Gold trading strategy and technical analysis – Gold fell for the second straight day on Wednesday, hit by technical selling and investors quitting the yellow metal a day after the Federal Reserve upgraded its U.S. economic outlook and presented few clues on further quantitative easing. Gold has made an 8-week low. The bullion is down around 9% since late February 2012 and it seems some funds are closing their bullish bets on Gold, fearing the Fed could be done with monetary easing after a string of improved data, including employment and retail sales. In fact, Gold has come down by almost $80 per ounce in last 3 days and has lost the premium which it enjoyed in anticipation of quantitative easing to stimulate the economy. The bullion has now wiped out the gains which it made since late January when the Fed said it would keep interest rates same for the next several years.
The current Gold selling occurring in the market is a liquidation of long positions.
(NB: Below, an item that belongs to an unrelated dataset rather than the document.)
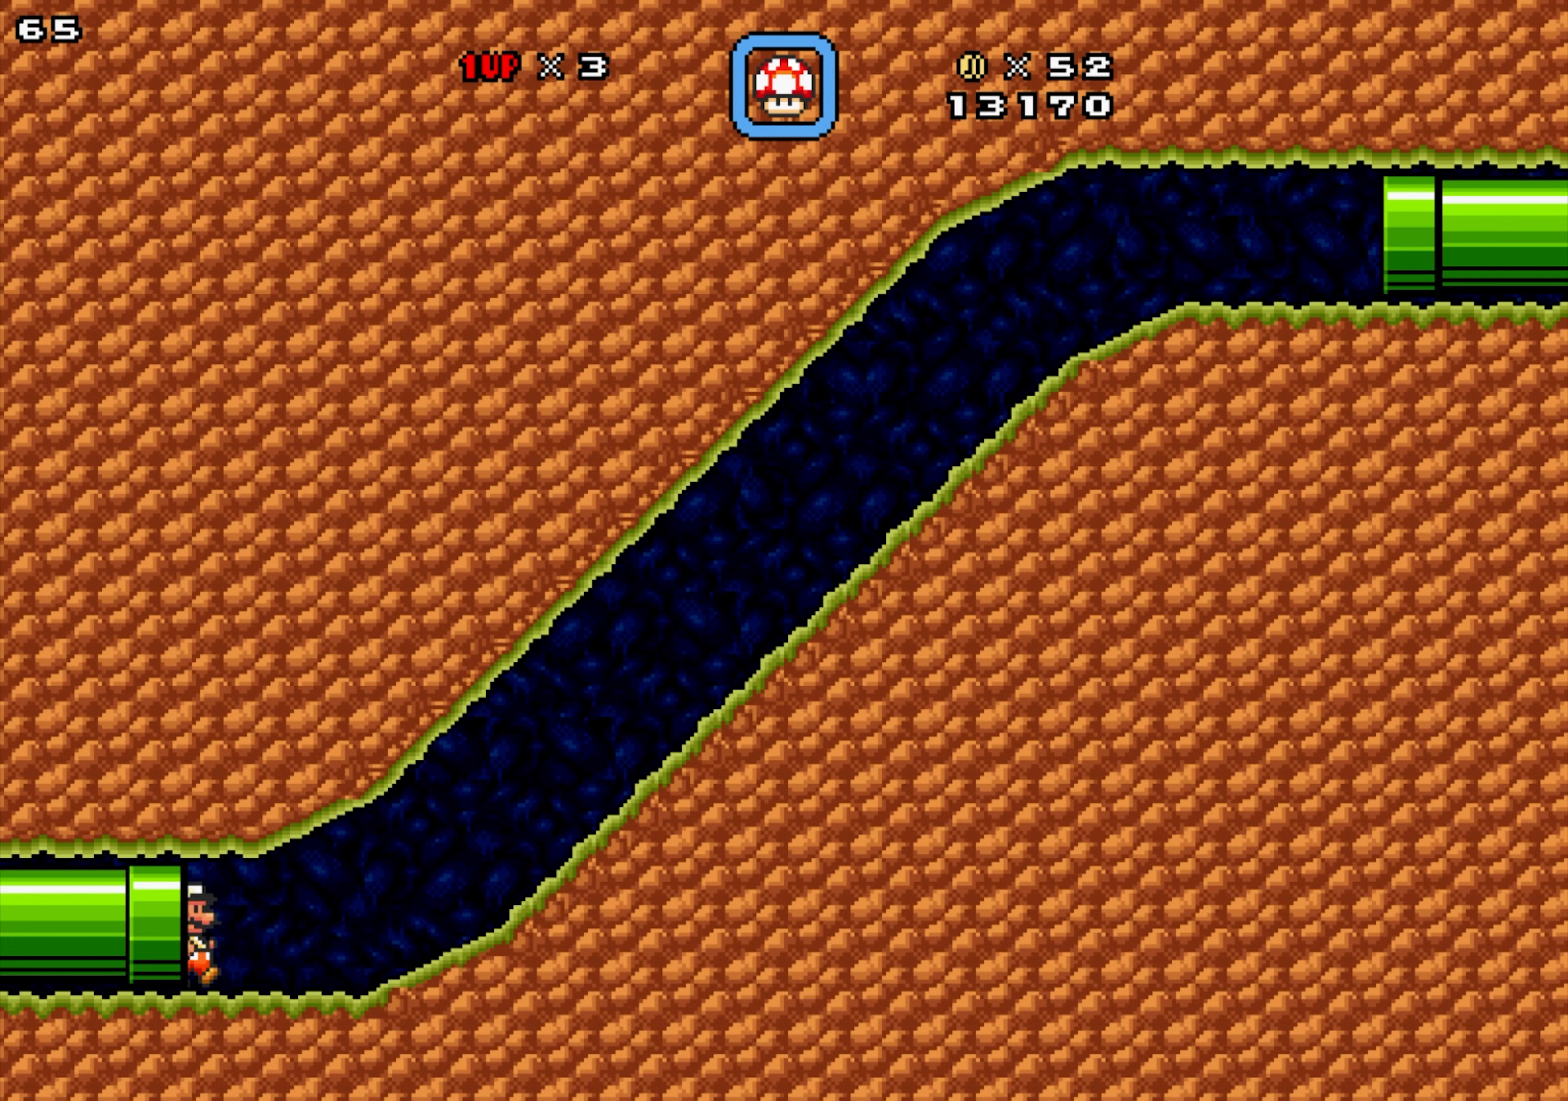
{"buttons": ["X", "DPAD_RIGHT"], "events": [[84, "Y", "up"], [134, "Y", "down"], [184, "Y", "up"], [284, "Y", "down"], [367, "Y", "up"], [434, "Y", "down"], [500, "Y", "up"]]}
But this very well could become a sustained selling if the yellow metal doesn’t find some kind of support. But the strong U.S. dollar based on the stronger economic data and FOMC statement is not helping the case for Gold. Mostly Gold trades inversely to the U.S. dollar and a stronger dollar makes the Gold more expensive in other currencies and thus can hurt demand.
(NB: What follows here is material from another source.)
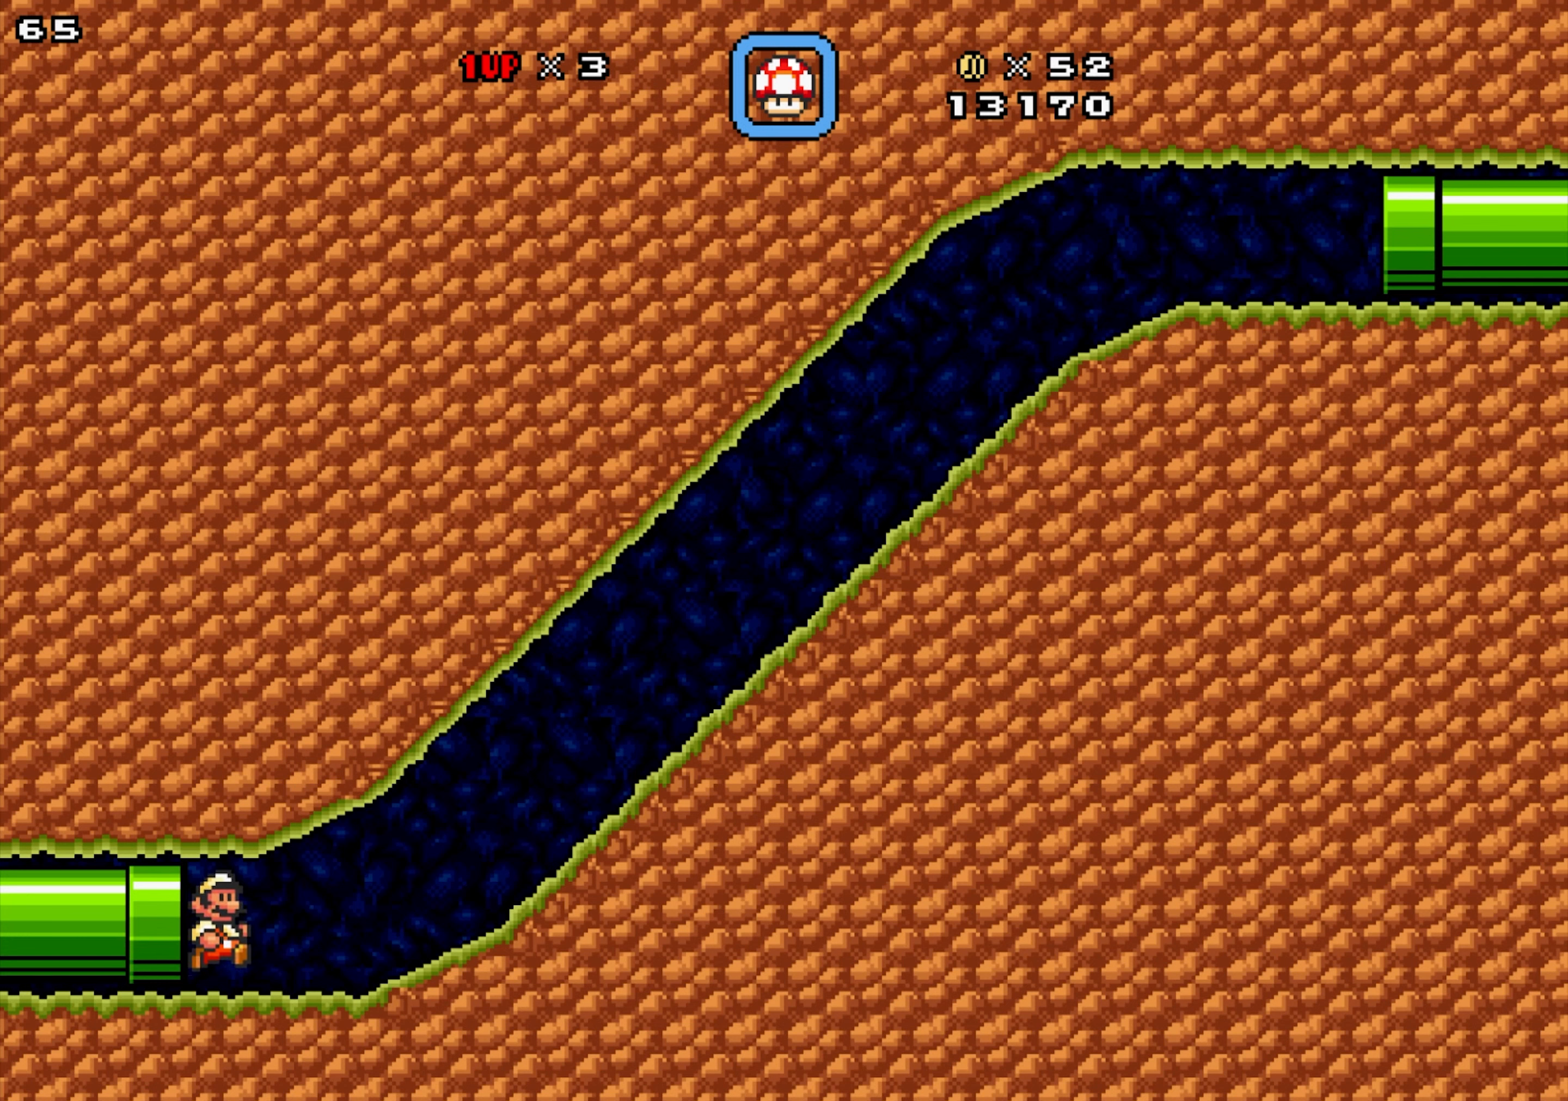
{"buttons": ["X", "DPAD_RIGHT"], "events": [[84, "Y", "down"], [184, "Y", "up"], [250, "Y", "down"], [334, "Y", "up"], [417, "Y", "down"], [500, "Y", "up"]]}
Technically, Gold has entered the negative territory as it has breached an all important 200-day moving average which is a key technical support. This strong support is crucial because a few days back it bounced from 200-day moving average and now to break it means real trouble times ahead. The immediate support is at around $1,625 area which was the January low. $1625 is also a 61.8% Fibonacci retracement of the move from low of December 2011 to the high of February 2012. If it breaks $1625 level which in most likely situation is certainty it might find the next support at the rising trend line at around $1550 to $1560. But if this powerful technical momentum along with no supportive news for Gold continues, it could take the price well below $1550 to test $1523 which is the low of December 2011.
This technical event could also turn out to be a ‘technical washout’ with low volume driven selling getting slowed by the weekend and favoring a buying on a pullback towards $1,625 to $1,600. The argument behind this is the persisting European debt problem which is not getting resolved any time sooner will provide the support to the declining bullion prices. Investors are treating Gold as a hedge in this inflation type of policy.